As is sometimes the case, people in urgent need of information have a higher degree of expectation than those of us as experts are able to give. The experts on this site do their best to give the most accurate and responsible answers possible. We ask that you remember that it is not our intention nor place to criticize the professional advice given by your veterinarian, nor is it appropriate for us to comment on the correctness of a diagnosis made by a licensed physician. Our knowledge is experience based. Although many years of breeding and showing cavies gives me a wealth of experience it cannot change the fact that we as experts are not veterinarians and therefore may occasionally have to reject questions that appear to be asking us to criticize advice given by the licensed professional. Having raised and exhibited cavies for many years I have extensive experience in cavy care and husbandry. I currently have an active breeding program for pedigreed show animals but do not encourage backyard breeding for inexperienced owners. Although I don't encourage breeding for fun I'm always happy to answer any questions from an owner who is in sincere need of help. Pet owners wanting to breed should understand that even experienced breeders have litter losses. The mortality rate is high in cavies. The chance for losing both sow and pups is always present, even with experience. Although this is a site for experts to assist owners, there is no expert in any field who has all the answers. The wisest thing a good expert can know is their limitations. Not having an answer does not diminish one's ability or knowledge. It simply shows that we recognize our limitations and operate within them.

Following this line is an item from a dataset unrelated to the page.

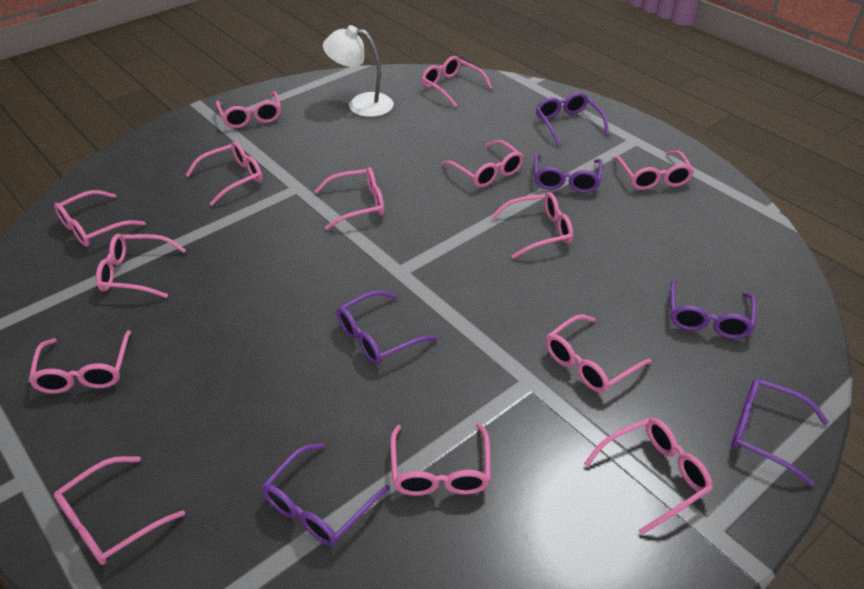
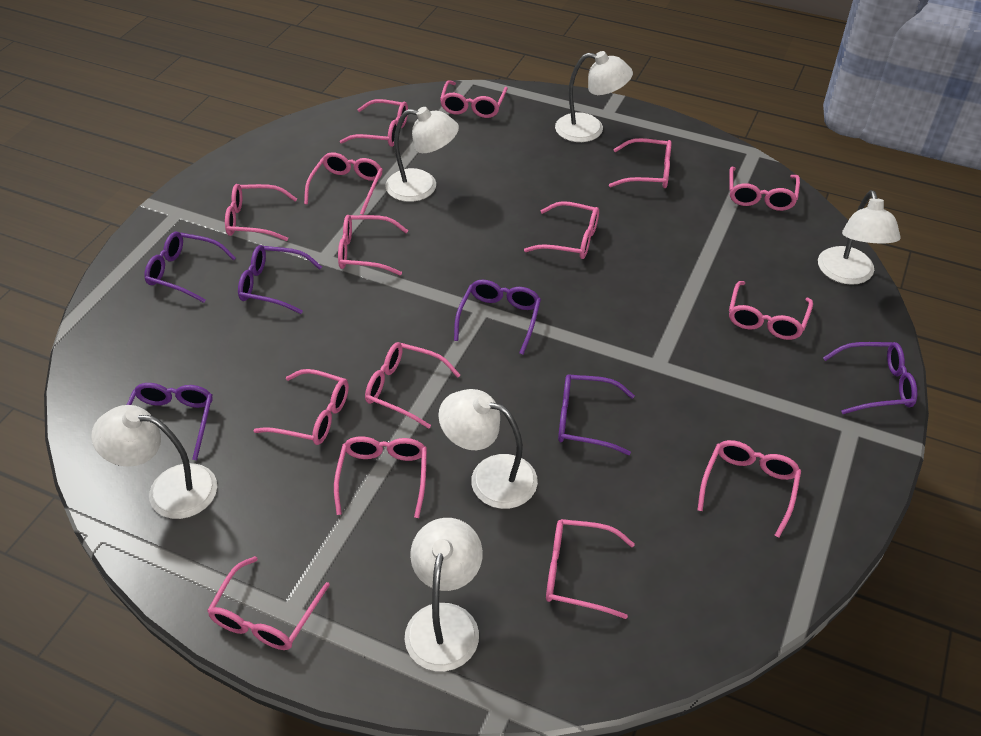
pink glasses: [28,330,131,394] [54,190,145,247] [54,456,185,565] [96,234,186,298] [186,141,262,206] [216,91,281,128] [314,167,384,230] [390,423,491,496] [421,56,492,107] [442,140,524,187] [491,192,573,259] [546,314,652,393] [584,418,713,535] [613,151,694,190] = 14 -> [207,556,330,650] [225,184,297,241] [253,369,349,445] [304,152,383,215] [334,436,427,518] [338,215,408,275] [340,99,408,147] [365,342,460,428] [440,80,508,118] [524,201,599,259] [546,519,635,619] [609,138,672,188] [697,440,801,538] [729,167,800,211] [729,281,813,340] = 15
white lamp: [323,25,394,117] = 1 -> [91,405,217,519] [385,107,459,202] [405,518,483,671] [438,389,538,509] [555,51,633,142] [818,190,900,285] = 6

Raised and shown cavies for many years, having aquired my first cavies in the early 1970's as pets. My caviary currently handles 65 + animals in two different breeds and several varieties. Having been in the health care industry as a licensed nurse for 35 years I have hands on experience with care and needs in both humans and cavies. Member of American Rabbit Breeders Association and American Cavy Breeders Association.

Awarded Lifetime Membership in of one of the oldest cavy clubs in the United States, on whose Board I served as Sec/Treas for six years and currently serving as President. Also editor/publisher of the club's quarterly newsletter. We are strong supporters of our youth exhibitors, most of whom are 4H members who are working on cavy projects. Through these projects they become good responsible citizens. We deal with all aspects of showing, breeding, caring for and sharing experiences in the fancy. The cavy fancy is not a new one but in some areas is still relatively unknown. Our goal is to inspire interest in high quality, responsible breeding to improve the species, not just the reproduction of guinea pigs. Our job is to educate owners to help them make the right decisions and choices in the care of their cavies.

Graduate in nursing. Certified in emergency medicine.